Not all supermassive black holes are hungry
There are around 1 million quasars scattered around the sky over Earth, but these supermassive black hole-powered events were even more abundant around 3 billion years after the Big Bang.
Supermassive black holes with masses equivalent to millions or even billions of suns are thought to sit at the heart of all large galaxies, but not all galaxies host a quasar. That is because not all supermassive black holes are surrounded by a larder of gas, dust and even stars to feed upon.
For instance, Sagittarius A* (Sgr A*) sits at the heart of our galaxy, the Milky Way. Even when seen at a distance, Sgr A* wouldn't be a quasar, because it's surrounded by so little matter that if it were a human, it would be on a diet equivalent to one grain of rice every million years!
When supermassive black holes are surrounded by a flattened cloud of gas and dust called an accretion disk, their immense gravity generates tremendous tidal forces in this material. This heats it and causes it to glow brightly.
Additionally, material that isn't fed to the black hole is channeled to the poles of this cosmic titan by powerful magnetic fields that also accelerate these particles to near the speed of light.
From the poles, this superheated gas or plasma is blasted out as two astrophysical jets that can stretch out for many hundreds of light-years. This is coupled with an energetic emission of light.
That makes these regions, known as active galactic nuclei (AGN), seen as quasars incredibly bright. They are often so bright that they outshine the combined light of every star in the galaxies around them.
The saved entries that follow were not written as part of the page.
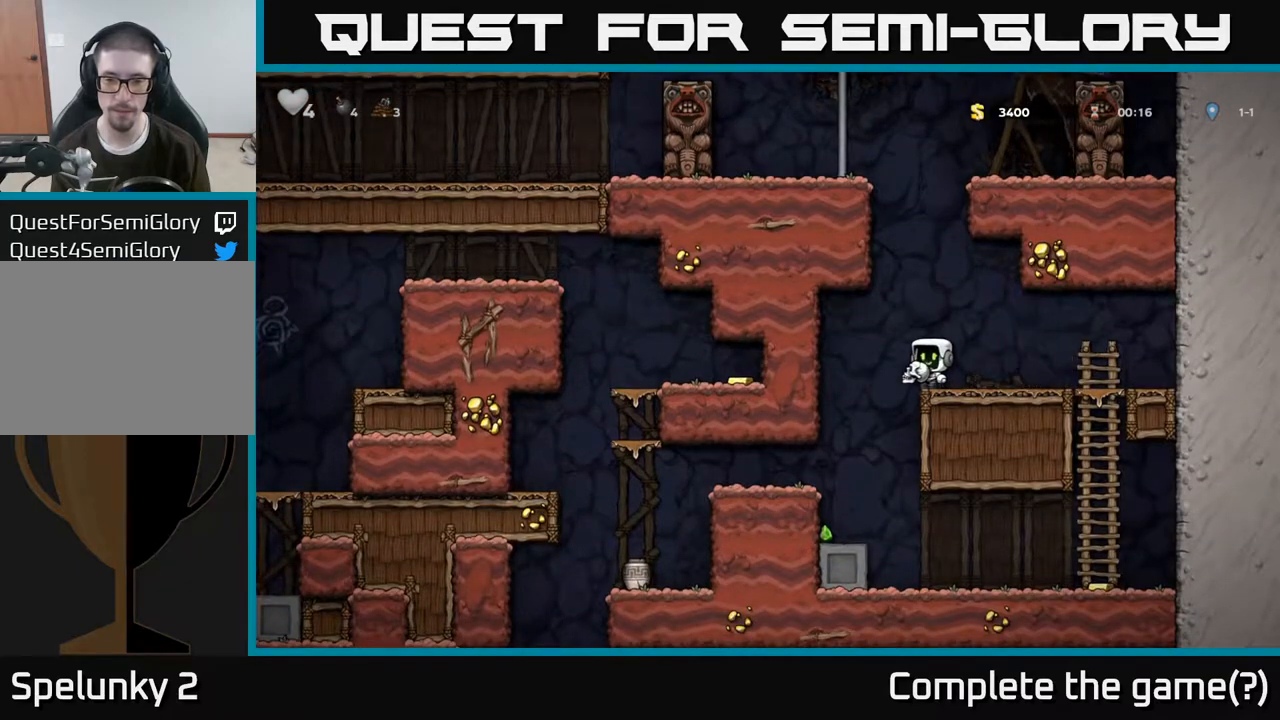
{"dt_ms": 500, "buttons": [], "left_stick": "left", "right_stick": "center", "events": [[100, "left_stick", "center"], [433, "left_stick", "left"]]}
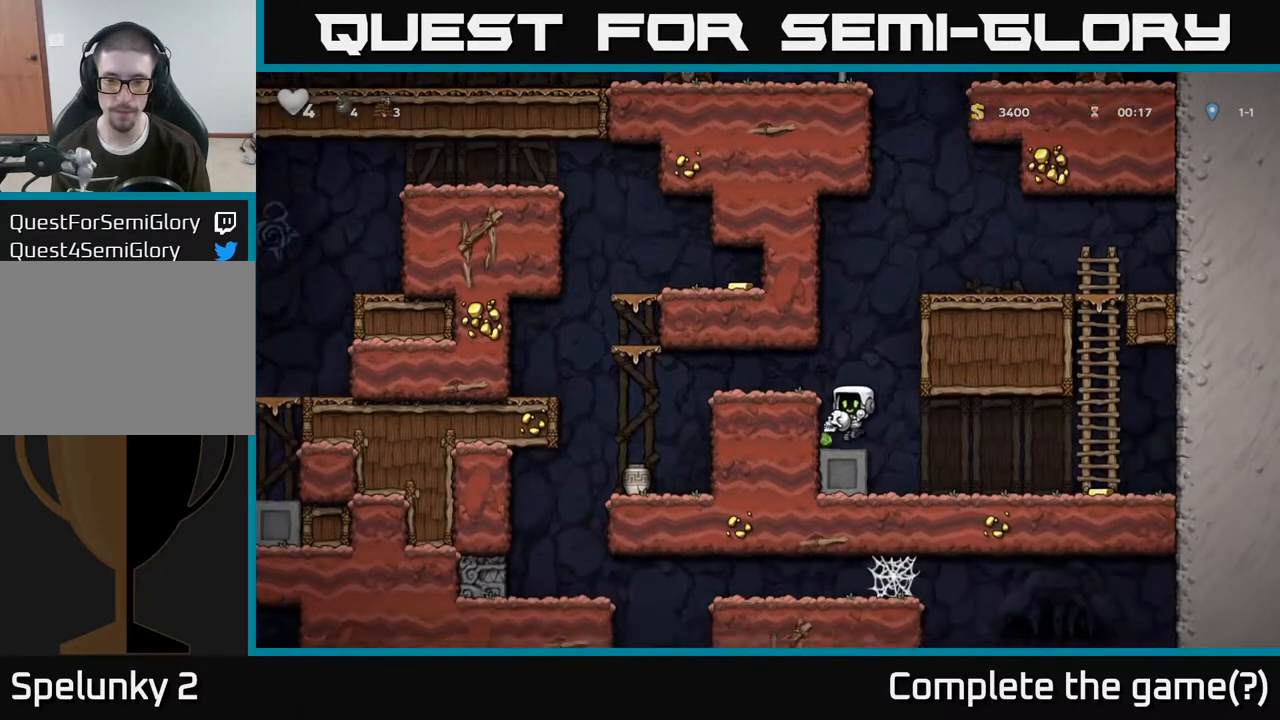
{"dt_ms": 1000, "buttons": [], "left_stick": "left", "right_stick": "center"}
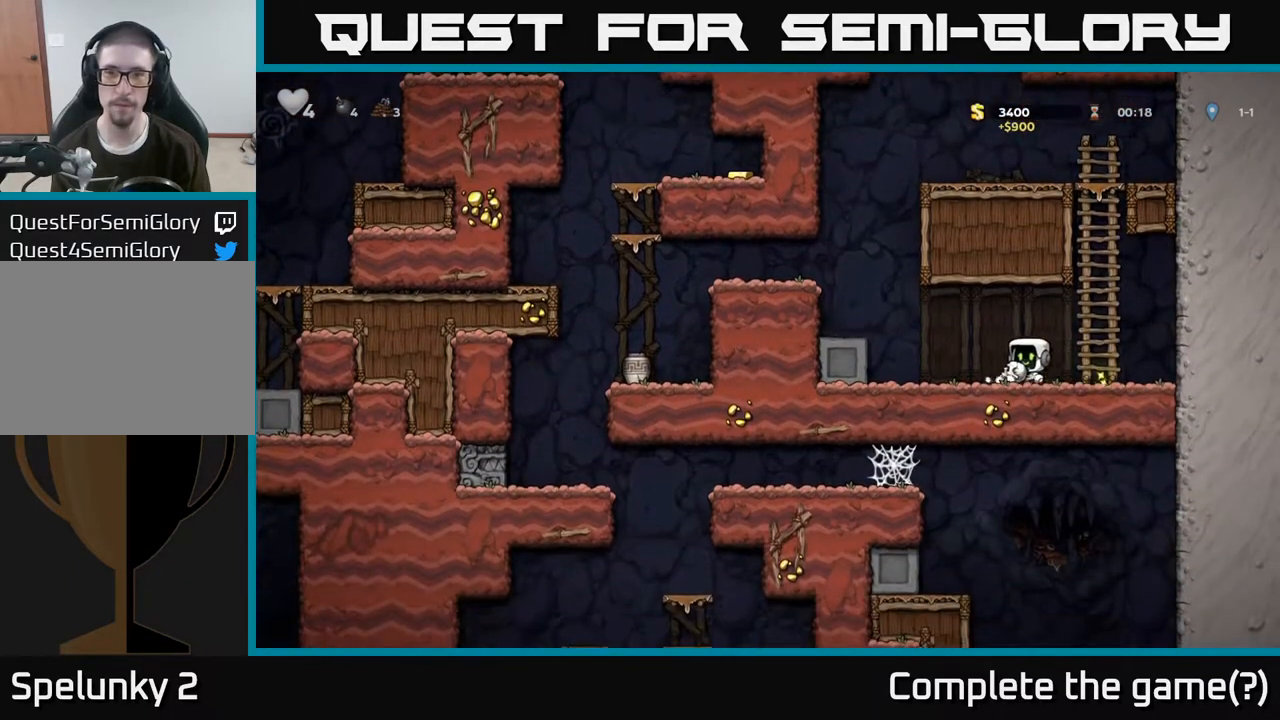
{"dt_ms": 500, "buttons": ["A"], "left_stick": "left", "right_stick": "center", "events": [[67, "A", "down"], [267, "A", "up"], [467, "A", "down"]]}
The new Hubble observations have granted Ren and colleagues a rare insight into the 300,000-light-year-long jet blasting out of 3C 273 and far beyond the galaxy it sits in.
The team compared the new images of 3C 273 to archival images with a 22-year separation between the two. This led Ren and colleagues to conclude that the jet moves faster when it is farther away from the supermassive black hole at the heart of this quasar.
"Our previous view was very limited, but Hubble is allowing us to understand the complicated quasar morphology and galactic interactions in detail," Ren concluded "In the future, looking further at 3C 273 in infrared light with the James Webb Space Telescope might give us more clues."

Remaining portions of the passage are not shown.